Mr. Kellerman was kind enough to answer a few questions about his guitar collection for us:
Guitar Lifestyle: What criteria do you look for when selecting guitars for your collection?
Jonathan Kellerman: Sound. Sound, and sound. LOL. Seriously, although tone is always paramount, I’m attracted to instruments that require high degrees of craftsmanship – premium archtops, classicals, deluxe flattops such as prewar Martin 45’s. But really, anything well-made that sounds great. However, given limitations of space, time, and funds, one does need to be selective. Though I have amassed around 120 guitars, they were acquired over a 35 year period. So you can see that the rate of acquisition wasn’t that high (by guitar addict standards.) I used to trade up, but once I started finding really great stuff, I stopped. One of my great pleasures is finding an old instrument that was rarely, if ever played, and opening it up.
GL: Is there one particular guitar that stands out as the “pride” of your collection, or are they like kids…you can’t pick a favorite?
JK: I used to answer that question with the old it’s-like-choosing among my kids reply. But now that I’ve owned – and have played Torres F.E.17, I have to say it’s the one I’d keep if I was stuck on a desert island. The history, provenance and sound are profound and I feel privileged to be the custodian of such a fabulous, historically and eminently playable instrument. Leading to your next question:
GL: I noticed in the book that you have an enviable collection of classical guitars, including two built by Antonio de Torres and one that once belonged to Francisco Tarrega. What is it like to own and play a guitar like that with so much history attached to it?

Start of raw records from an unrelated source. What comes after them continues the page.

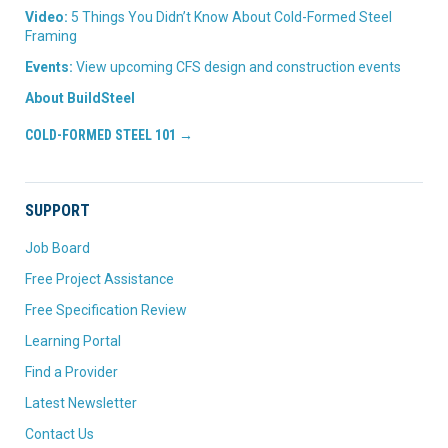
Video:
5 Things You Didn’t Know About Cold-Formed Steel
Framing
Events:
View upcoming CFS design and construction events
About BuildSteel
COLD-FORMED STEEL 101 →
SUPPORT
Job Board
Free Project Assistance
Free Specification Review
Learning Portal
Find a Provider
Latest Newsletter
Contact Us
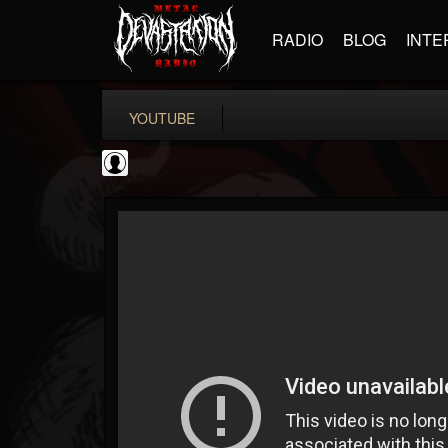
RADIO
BLOG
INTE
YOUTUBE
Cannabis.Net
@cannabisnet
FOLLOWERS
FOLLOWING
UPDATES
0
202954
1239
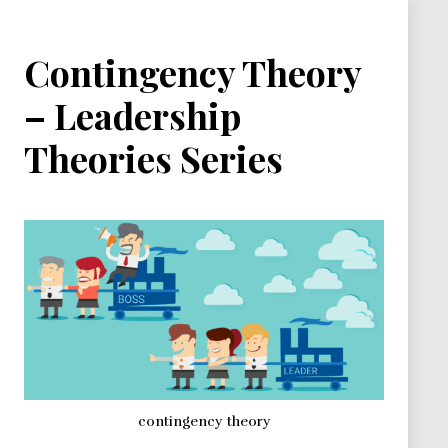
Contingency Theory
– Leadership
Theories Series
contingency theory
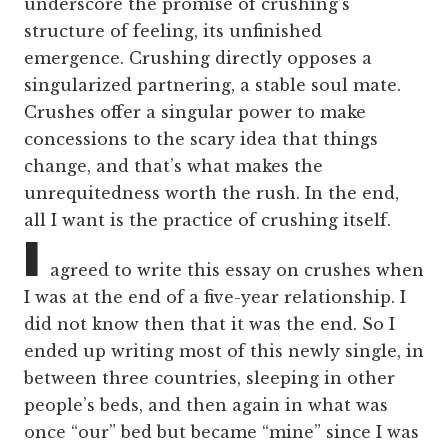
underscore the promise of crushing’s
structure of feeling, its unfinished
emergence. Crushing directly opposes a
singularized partnering, a stable soul mate.
Crushes offer a singular power to make
concessions to the scary idea that things
change, and that’s what makes the
unrequitedness worth the rush. In the end,
all I want is the practice of crushing itself.
I
agreed to write this essay on crushes when
I was at the end of a five-year relationship. I
did not know then that it was the end. So I
ended up writing most of this newly single, in
between three countries, sleeping in other
people’s beds, and then again in what was
once “our” bed but became “mine” since I was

JK: The experience of playing a composition by Tarrega on Tarrega’s own guitar is as close to guitar nirvana as I could ever get. It’s a smallish instrument with an amazingly large tone and despite fragile construction and multiple restorations – include some butchery – it sounds amazing, with a strong bass and those bell-like trebles for which Torres was acclaimed. It is truly a piece of usable art.

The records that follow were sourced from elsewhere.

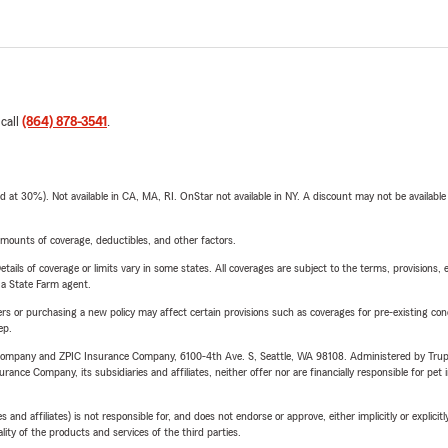
 call
(864) 878-3541
.
t 30%). Not available in CA, MA, RI. OnStar not available in NY. A discount may not be available
mounts of coverage, deductibles, and other factors.
etails of coverage or limits vary in some states. All coverages are subject to the terms, provisions, 
e a State Farm agent.
riers or purchasing a new policy may affect certain provisions such as coverages for pre-existing co
ep.
e Company and ZPIC Insurance Company, 6100-4th Ave. S, Seattle, WA 98108. Administered by Tr
nce Company, its subsidiaries and affiliates, neither offer nor are financially responsible for pet 
 affiliates) is not responsible for, and does not endorse or approve, either implicitly or explicitly
ity of the products and services of the third parties.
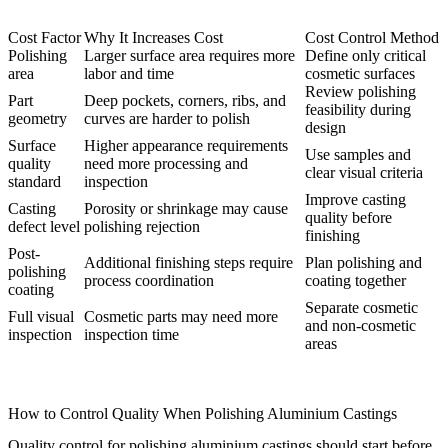
Cost Factor
Why It Increases Cost
Cost Control Method
Polishing
Larger surface area requires more
Define only critical
area
labor and time
cosmetic surfaces
Review polishing
Part
Deep pockets, corners, ribs, and
feasibility during
geometry
curves are harder to polish
design
Surface
Higher appearance requirements
Use samples and
quality
need more processing and
clear visual criteria
standard
inspection
Improve casting
Casting
Porosity or shrinkage may cause
quality before
defect level
polishing rejection
finishing
Post-
Additional finishing steps require
Plan polishing and
polishing
process coordination
coating together
coating
Separate cosmetic
Full visual
Cosmetic parts may need more
and non-cosmetic
inspection
inspection time
areas
How to Control Quality When Polishing Aluminium Castings
Quality control for polishing aluminium castings should start before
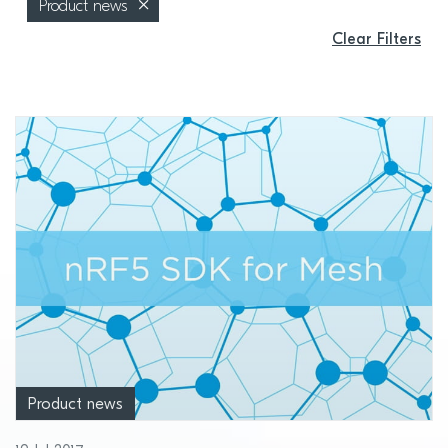
Product news
Clear Filters
Product news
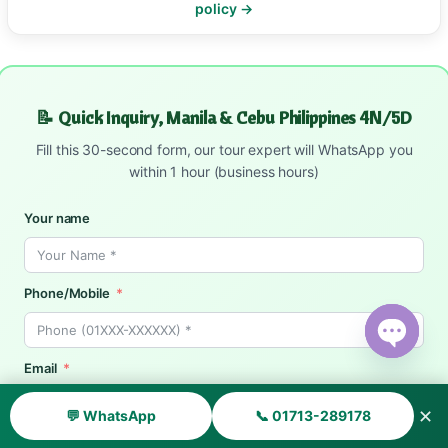
policy →
📝 Quick Inquiry, Manila & Cebu Philippines 4N/5D
Fill this 30-second form, our tour expert will WhatsApp you
within 1 hour (business hours)
Your name
Phone/Mobile
Open ch
Email
✕
💬 WhatsApp
📞 01713-289178
Date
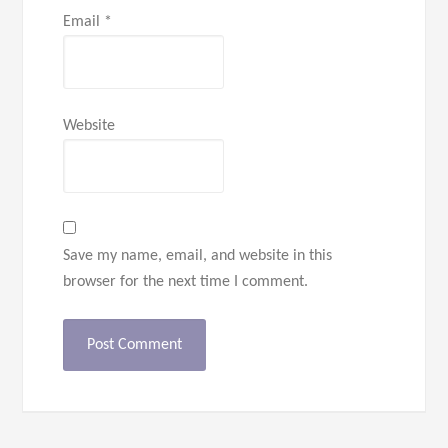
Email
*
Website
Save my name, email, and website in this
browser for the next time I comment.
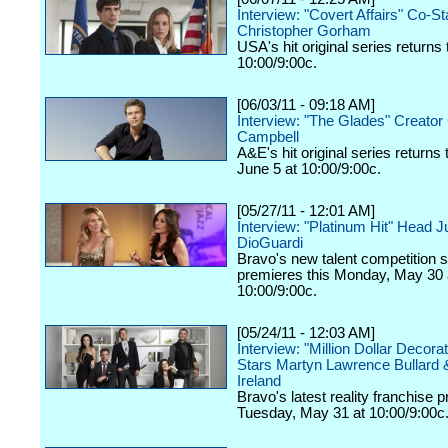
Interview: "Covert Affairs" Co-St
Christopher Gorham
USA's hit original series returns 
10:00/9:00c.
[06/03/11 - 09:18 AM]
Interview: "The Glades" Creator 
Campbell
A&E's hit original series returns
June 5 at 10:00/9:00c.
[05/27/11 - 12:01 AM]
Interview: "Platinum Hit" Head 
DioGuardi
Bravo's new talent competition s
premieres this Monday, May 30 
10:00/9:00c.
[05/24/11 - 12:03 AM]
Interview: "Million Dollar Decora
Stars Martyn Lawrence Bullard 
Ireland
Bravo's latest reality franchise 
Tuesday, May 31 at 10:00/9:00c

GL: You mentioned in the book that you have passed on buying a 1959 Les Paul several times throughout the years. Given their skyrocketing value, do you ever plan to add one to your collection?
JK: Flametops remain too high for me, though I have noticed some serious drops in price due to the current financial situation. That may be because the prices were driven up by investment-oriented hedge-fund types who are now divesting, but I can’t be sure of that. Think about it: 58-60 LP’s are great guitars, but they were factory made out of solid wood, and well over 1000 were manufactured. Yet, they still sell for more than double what that Torres cost. I’ll be watching the market, though, to see if prices reach a point that I find comfortable. In the end, it’s subjective.

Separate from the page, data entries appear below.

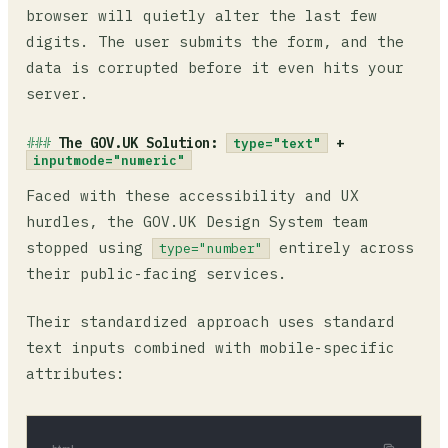
browser will quietly alter the last few
digits. The user submits the form, and the
data is corrupted before it even hits your
server.
The GOV.UK Solution:
+
type="text"
inputmode="numeric"
Faced with these accessibility and UX
hurdles, the GOV.UK Design System team
stopped using
entirely across
type="number"
their public-facing services.
Their standardized approach uses standard
text inputs combined with mobile-specific
attributes:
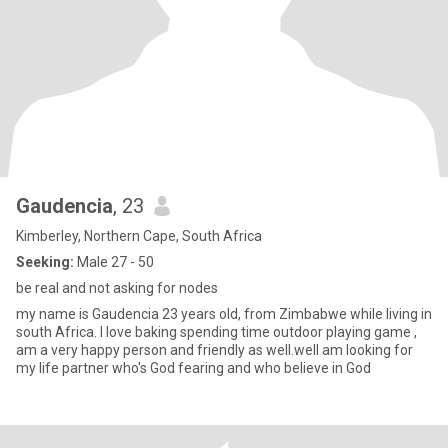
Gaudencia
, 23
Kimberley, Northern Cape, South Africa
Seeking:
Male 27 - 50
be real and not asking for nodes
my name is Gaudencia 23 years old, from Zimbabwe while living in
south Africa. l love baking spending time outdoor playing game ,
am a very happy person and friendly as well.well am looking for
my life partner who's God fearing and who believe in God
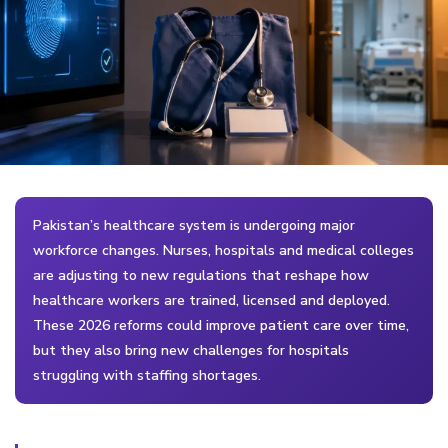
Pakistan’s healthcare system is undergoing major
workforce changes. Nurses, hospitals and medical colleges
are adjusting to new regulations that reshape how
healthcare workers are trained, licensed and deployed.
These 2026 reforms could improve patient care over time,
but they also bring new challenges for hospitals
struggling with staffing shortages.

GL: Do you have any advice for others who are looking to build a guitar collection?
JK: I’d say do your research and self-educate meticulously, play as many examples of your target guitars as you can find so you can make an intelligent choice, be aware of the market and avoid over-paying – for example, when buying at auction, set your max and don’t go past it. Most important, buy what excites you – a guitar you’re really going to enjoy playing, rather than what you think will be a good investment.
A very special thanks to Jonathan Kellerman for taking the time to answer these questions. I highly recommend With Strings Attached: The Art and Beauty of Vintage Guitars as well as any of Kellerman’s novels.